## WHAT NEEDS TO BE DONE
Show each line of the records below that contains the word "pixels". Matches must have the same case.

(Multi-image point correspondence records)
Segment Open

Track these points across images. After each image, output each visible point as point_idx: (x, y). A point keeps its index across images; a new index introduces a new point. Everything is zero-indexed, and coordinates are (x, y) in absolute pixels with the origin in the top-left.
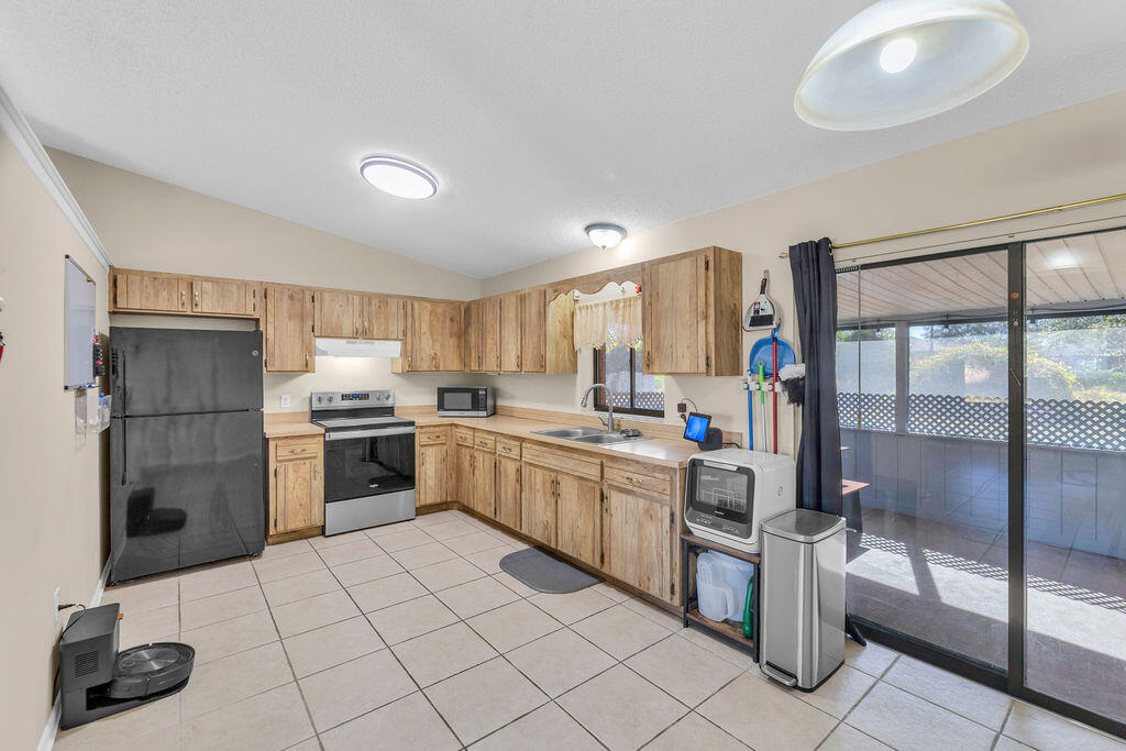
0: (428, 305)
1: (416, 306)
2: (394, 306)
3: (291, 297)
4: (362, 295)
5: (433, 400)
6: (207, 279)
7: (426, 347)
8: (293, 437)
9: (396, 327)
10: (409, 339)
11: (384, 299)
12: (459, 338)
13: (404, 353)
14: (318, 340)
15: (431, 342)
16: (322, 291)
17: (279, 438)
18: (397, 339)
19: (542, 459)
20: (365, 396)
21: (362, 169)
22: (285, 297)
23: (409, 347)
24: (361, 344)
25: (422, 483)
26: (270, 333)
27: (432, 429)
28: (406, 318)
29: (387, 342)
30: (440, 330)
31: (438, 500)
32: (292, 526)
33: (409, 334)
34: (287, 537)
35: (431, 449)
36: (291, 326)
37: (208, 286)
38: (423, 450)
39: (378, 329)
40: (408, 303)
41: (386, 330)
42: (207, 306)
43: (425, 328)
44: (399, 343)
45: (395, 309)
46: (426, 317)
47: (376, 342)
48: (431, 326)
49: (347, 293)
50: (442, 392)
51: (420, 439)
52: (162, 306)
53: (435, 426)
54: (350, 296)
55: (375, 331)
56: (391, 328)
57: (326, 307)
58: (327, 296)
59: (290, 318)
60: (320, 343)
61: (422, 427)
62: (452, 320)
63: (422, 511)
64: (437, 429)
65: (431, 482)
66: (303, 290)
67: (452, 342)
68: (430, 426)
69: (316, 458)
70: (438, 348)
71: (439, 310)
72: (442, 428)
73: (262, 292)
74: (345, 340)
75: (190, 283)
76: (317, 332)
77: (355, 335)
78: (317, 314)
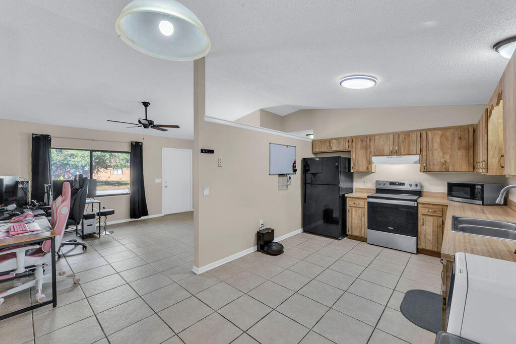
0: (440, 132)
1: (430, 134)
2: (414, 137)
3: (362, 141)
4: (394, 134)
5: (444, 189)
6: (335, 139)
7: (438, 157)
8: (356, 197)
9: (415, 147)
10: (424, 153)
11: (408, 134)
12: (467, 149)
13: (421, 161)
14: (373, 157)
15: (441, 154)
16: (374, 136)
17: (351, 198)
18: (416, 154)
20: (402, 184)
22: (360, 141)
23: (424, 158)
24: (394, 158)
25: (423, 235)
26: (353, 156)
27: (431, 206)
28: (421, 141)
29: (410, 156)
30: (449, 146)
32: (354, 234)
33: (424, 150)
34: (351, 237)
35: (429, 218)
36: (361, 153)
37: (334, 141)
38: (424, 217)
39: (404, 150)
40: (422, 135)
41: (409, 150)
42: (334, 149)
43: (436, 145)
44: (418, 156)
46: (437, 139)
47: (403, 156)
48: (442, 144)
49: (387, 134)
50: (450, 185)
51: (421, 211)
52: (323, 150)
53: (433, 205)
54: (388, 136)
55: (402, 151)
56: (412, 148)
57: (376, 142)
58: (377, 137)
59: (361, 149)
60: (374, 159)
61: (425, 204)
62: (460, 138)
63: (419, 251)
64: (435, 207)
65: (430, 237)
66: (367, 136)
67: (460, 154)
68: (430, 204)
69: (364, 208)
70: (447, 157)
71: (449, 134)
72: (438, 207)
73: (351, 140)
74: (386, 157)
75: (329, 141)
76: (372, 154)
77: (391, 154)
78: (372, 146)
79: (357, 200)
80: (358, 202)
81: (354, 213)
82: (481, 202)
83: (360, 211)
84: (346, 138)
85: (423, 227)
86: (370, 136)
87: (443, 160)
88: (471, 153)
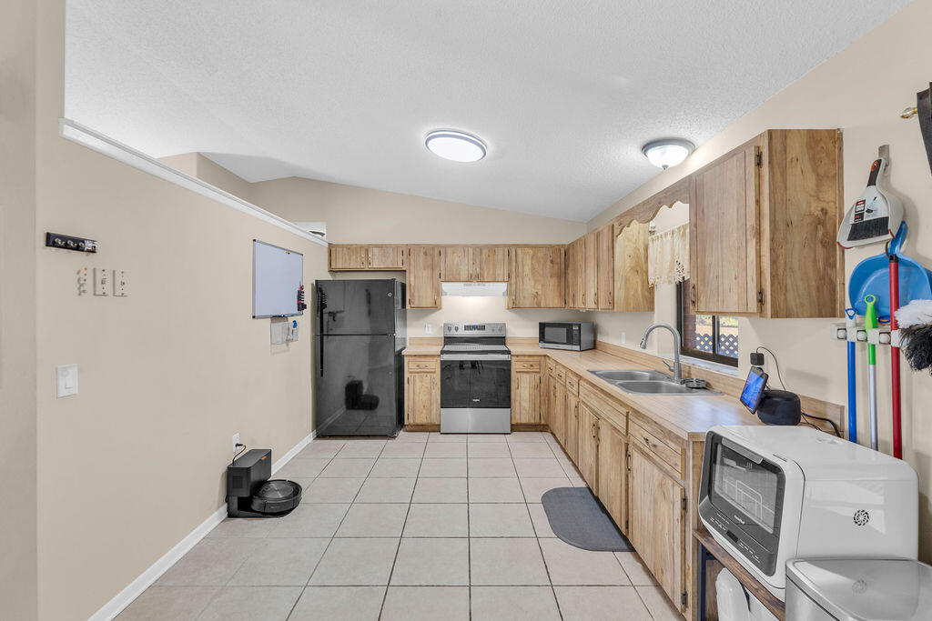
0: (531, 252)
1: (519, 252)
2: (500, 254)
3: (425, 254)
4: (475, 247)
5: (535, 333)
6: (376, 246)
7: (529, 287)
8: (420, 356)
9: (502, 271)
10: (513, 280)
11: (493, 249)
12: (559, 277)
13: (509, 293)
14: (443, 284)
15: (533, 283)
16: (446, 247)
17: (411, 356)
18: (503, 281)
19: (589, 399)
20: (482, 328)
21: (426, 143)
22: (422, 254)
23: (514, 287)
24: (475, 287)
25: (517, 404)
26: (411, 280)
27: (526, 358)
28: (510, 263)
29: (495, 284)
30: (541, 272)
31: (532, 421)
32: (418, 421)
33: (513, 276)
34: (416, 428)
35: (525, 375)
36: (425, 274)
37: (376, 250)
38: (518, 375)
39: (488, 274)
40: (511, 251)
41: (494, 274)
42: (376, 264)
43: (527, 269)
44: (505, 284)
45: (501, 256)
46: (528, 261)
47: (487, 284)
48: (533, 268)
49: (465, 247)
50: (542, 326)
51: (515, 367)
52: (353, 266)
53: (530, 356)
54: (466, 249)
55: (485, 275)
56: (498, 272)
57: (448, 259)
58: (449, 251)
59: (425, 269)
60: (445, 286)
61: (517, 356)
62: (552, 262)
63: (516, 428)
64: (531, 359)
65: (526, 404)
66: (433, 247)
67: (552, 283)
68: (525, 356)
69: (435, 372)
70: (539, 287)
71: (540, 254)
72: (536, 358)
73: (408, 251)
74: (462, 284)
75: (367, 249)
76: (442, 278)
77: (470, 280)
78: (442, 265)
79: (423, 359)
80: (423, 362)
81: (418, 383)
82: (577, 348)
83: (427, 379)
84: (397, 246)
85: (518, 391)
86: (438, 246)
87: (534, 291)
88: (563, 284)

Segment Closed

## EXERCISE SOLUTION
Track these points across images. After each image, output each visible point as point_idx: (x, y). A point keeps its index across images; a new index introduces a new point. Everything is zero-indexed, and coordinates are (x, y) in absolute pixels with the origin in the top-left.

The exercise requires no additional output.